Despite the surface differences, the core pattern is identical: define schemas, let the model choose tools, execute them, return results.

Building Retrieval Tools

A retrieval agent needs tools that connect to real data sources. Here are three essential retrieval tools — each targeting a different data modality.

Tool 1: Vector Search Tool

For unstructured knowledge — documents, articles, support tickets:

from openai import OpenAI
import numpy as np

client = OpenAI()


class VectorSearchTool:
    """Search a vector store for semantically similar documents."""

    def __init__(self, index, documents, embedding_model="text-embedding-3-small"):
        self.index = index           # FAISS or similar index
        self.documents = documents   # List of document texts
        self.embedding_model = embedding_model

    def search(self, query: str, top_k: int = 5) -> str:
        """Search the vector store and return the top-k most relevant documents."""
        # Generate query embedding
        response = client.embeddings.create(
            model=self.embedding_model,
            input=query,
        )
        query_embedding = np.array(response.data[0].embedding, dtype=np.float32)

        # Search the index
        distances, indices = self.index.search(
            query_embedding.reshape(1, -1), top_k
        )

        results = []
        for i, (dist, idx) in enumerate(zip(distances[0], indices[0])):
            if idx < len(self.documents):
                results.append(f"[{i+1}] (score: {1-dist:.3f}) {self.documents[idx][:500]}")

        return "\n\n".join(results) if results else "No relevant documents found."

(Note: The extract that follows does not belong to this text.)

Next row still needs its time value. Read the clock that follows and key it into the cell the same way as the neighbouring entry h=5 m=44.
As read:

    def as_openai_schema(self) -> dict:
        return {
            "type": "function",
            "function": {
                "name": "search_knowledge_base",
                "description": "Search the knowledge base for documents relevant to the query. "
                               "Use this for questions about products, documentation, and procedures.",
                "parameters": {
                    "type": "object",
                    "properties": {
                        "query": {"type": "string", "description": "Natural language search query"},
                        "top_k": {"type": "integer", "description": "Number of results (default: 5)"},
                    },
                    "required": ["query"],
                },
            },
        }

Tool 2: SQL Database Tool

For structured data — metrics, user records, transaction history:

import sqlite3
from contextlib import contextmanager


class SQLTool:
    """Execute read-only SQL queries against a database."""

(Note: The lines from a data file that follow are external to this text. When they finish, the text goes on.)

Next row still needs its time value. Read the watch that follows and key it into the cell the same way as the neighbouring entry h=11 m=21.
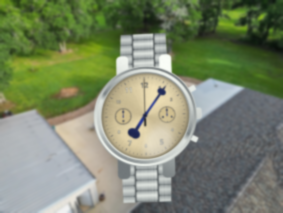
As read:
h=7 m=6
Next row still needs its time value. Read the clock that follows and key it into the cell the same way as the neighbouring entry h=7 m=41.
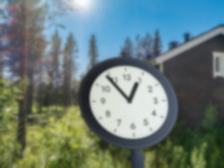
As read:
h=12 m=54
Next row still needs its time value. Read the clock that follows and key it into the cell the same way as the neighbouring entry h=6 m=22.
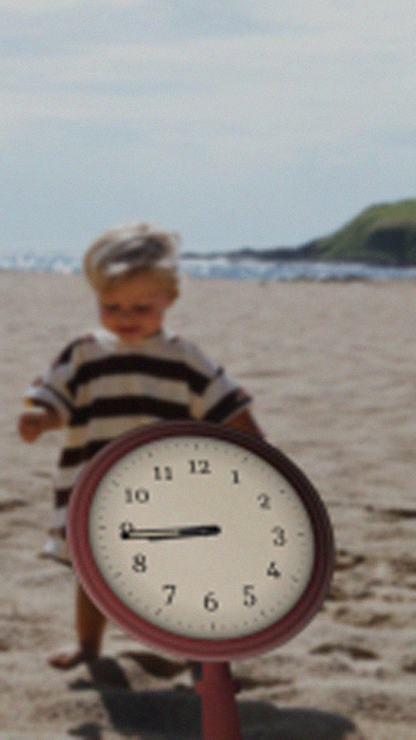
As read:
h=8 m=44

    def __init__(self, db_path: str, schema_description: str = ""):
        self.db_path = db_path
        self.schema_description = schema_description

    @contextmanager
    def _get_connection(self):
        conn = sqlite3.connect(self.db_path)
        conn.row_factory = sqlite3.Row
        try:
            yield conn
        finally:
            conn.close()

    def query(self, sql: str) -> str:
        """Execute a read-only SQL query and return results as formatted text."""
        # Validate: only allow SELECT statements
        normalized = sql.strip().upper()
        if not normalized.startswith("SELECT"):
            return "Error: Only SELECT queries are allowed."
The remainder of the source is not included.